Thanks, I already tried that. It hums but just doesn't run.

Thanks again.


----------



## Bcasecollector (Oct 2, 2017)

Trying to keep the questions simple to start. Since it ran before you put a battery in it and it hums after you put a new battery in it, are you sure the crown is all the way in. Its a hacking movement so if the crown is partially pulled out, the watch will hum but the hands won't move. Just trying to remove the obvious issues.


----------



## Nigelp (Jan 28, 2015)

is silverhawk paul not still about?


----------



## PC-Magician (Apr 29, 2013)

Nigelp said:


> is silverhawk paul not still about?


 Looking at his website it would appear that he doesn't work on them anymore.

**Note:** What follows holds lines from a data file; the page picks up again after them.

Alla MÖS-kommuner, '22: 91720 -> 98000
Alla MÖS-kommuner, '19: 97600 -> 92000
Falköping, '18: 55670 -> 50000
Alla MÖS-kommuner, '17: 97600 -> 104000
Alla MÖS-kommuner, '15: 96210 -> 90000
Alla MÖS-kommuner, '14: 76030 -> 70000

F300 models seem popular with him.

I assume lack of parts for the Accutrons.


----------



## Nigelp (Jan 28, 2015)

PC-Magician said:


> Looking at his website it would appear that he doesn't work on them anymore.
> 
> F300 models seem popular with him.
> 
> I assume lack of parts for the Accutrons.

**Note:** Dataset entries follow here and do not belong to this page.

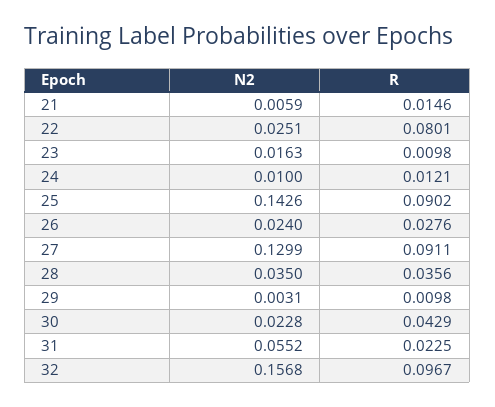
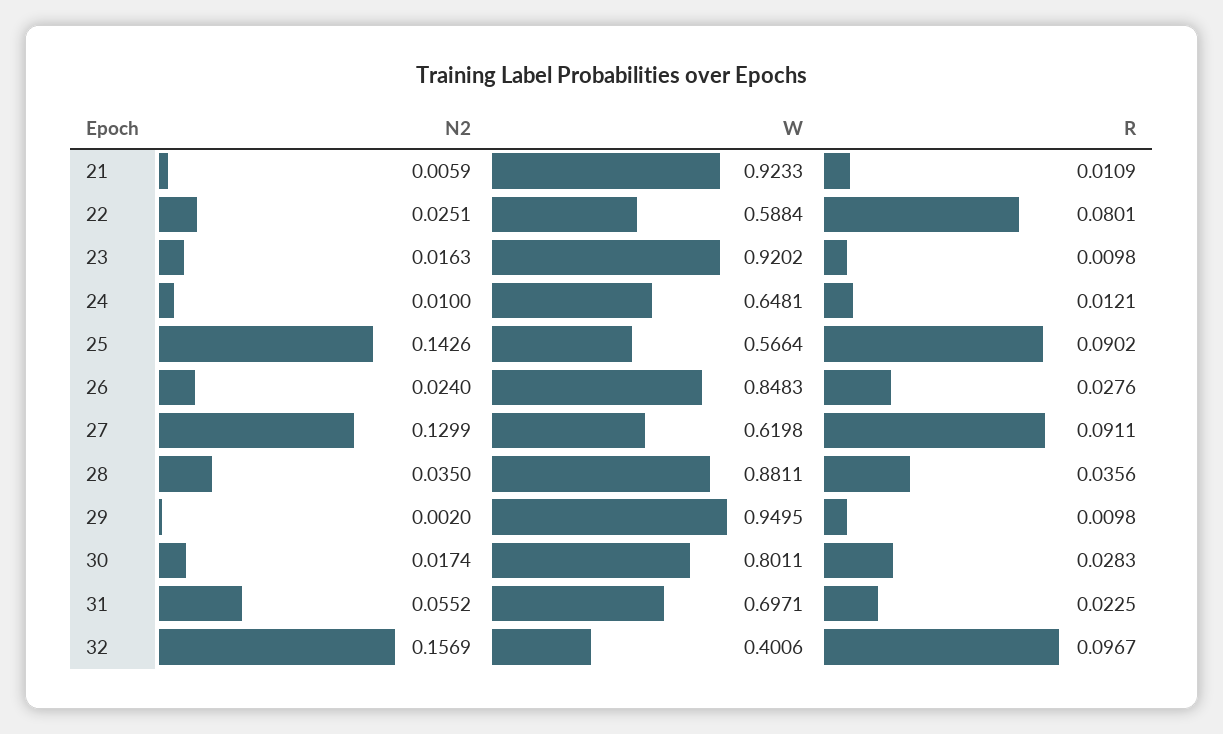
R, 21: 0.0146 -> 0.0109
N2, 29: 0.0031 -> 0.002
N2, 30: 0.0228 -> 0.0174
R, 30: 0.0429 -> 0.0283
N2, 32: 0.1568 -> 0.1569
W, 21: none -> 0.9233
W, 22: none -> 0.5884
W, 23: none -> 0.9202
W, 24: none -> 0.6481
W, 25: none -> 0.5664
W, 26: none -> 0.8483
W, 27: none -> 0.6198
W, 28: none -> 0.8811
W, 29: none -> 0.9495
W, 30: none -> 0.8011
W, 31: none -> 0.6971
W, 32: none -> 0.4006

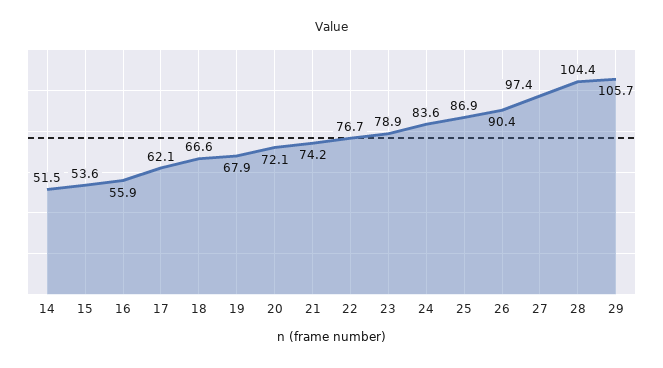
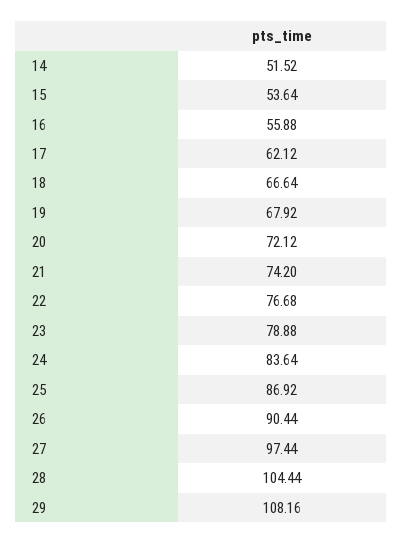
29: 105.7 -> 108.16

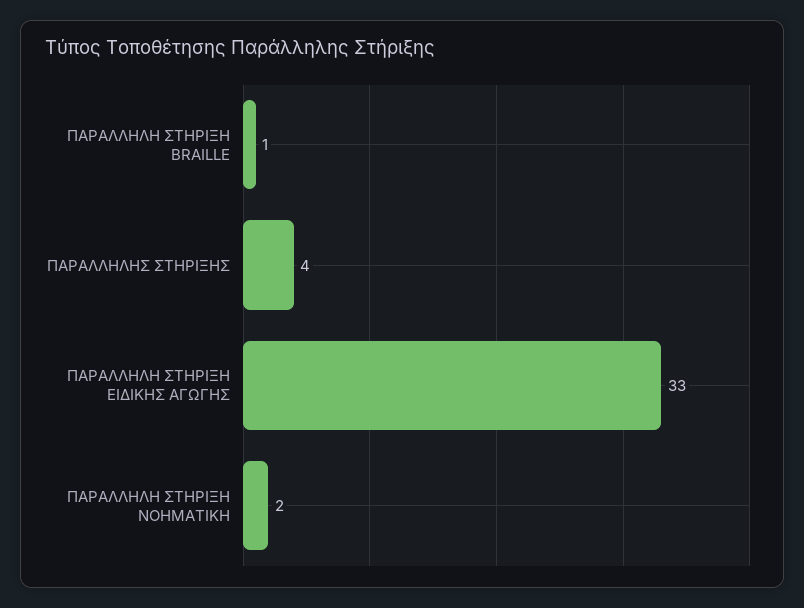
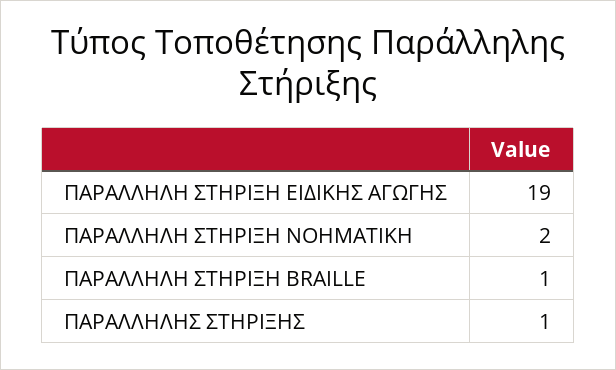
ΠΑΡΑΛΛΗΛΗΣ ΣΤΗΡΙΞΗΣ: 4 -> 1
ΠΑΡΑΛΛΗΛΗ ΣΤΗΡΙΞΗ ΕΙΔΙΚΗΣ ΑΓΩΓΗΣ: 33 -> 19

 ok john thanks, shame that. He did a lovely job on a roamer mustang for me in 2010


----------



## Alpha550t (Mar 31, 2020)

The crown is fully in. I might have another look with my loupe, in case something is fouling.

Thanks for the reply.


----------



## PC-Magician (Apr 29, 2013)

Could be the index wheel, I hope not.


----------



## Alpha550t (Mar 31, 2020)

I've had a quick look at what exactly the index wheel is. (Google) I don't know if it's in clear view in the movement, any idea of dia. /thickness/tpi?

Cheers.

Google again. To answer myself, its 2.40mm dia. 320 teeth. So my thought of wire cutting is out the window.


----------



## Bcasecollector (Oct 2, 2017)

I'm not sure why your Accutron isn't running properly now but you really need to be careful when 'messing' with the movement. They are easy to destroy without knowledge of its operation. I would advise you to send it off for service. The closest guy in Europe I know of would be *LUDMIL BALEVSKI*. He has two separate ebay listing names and also does alot of 214/218 repairs. He is based in Bulgaria. Here is one of his ebay user names below. Contact him and he will be helpful. I have purchased 1/2 dozen watches off him over the years and his work is very good. My restoration guy I use now is based in Thailand and is top notch. His name is *Rob Berkavicius. *Just google Rob B Accutron and you will find his website.

Ludmil's ebay screen anme.


----------



## Alpha550t (Mar 31, 2020)

Thanks I'll give one of them a try. The watch only cost me £60 , I know it would be great to have it running but I'm not prepared to pay too much.

Thanks again.


----------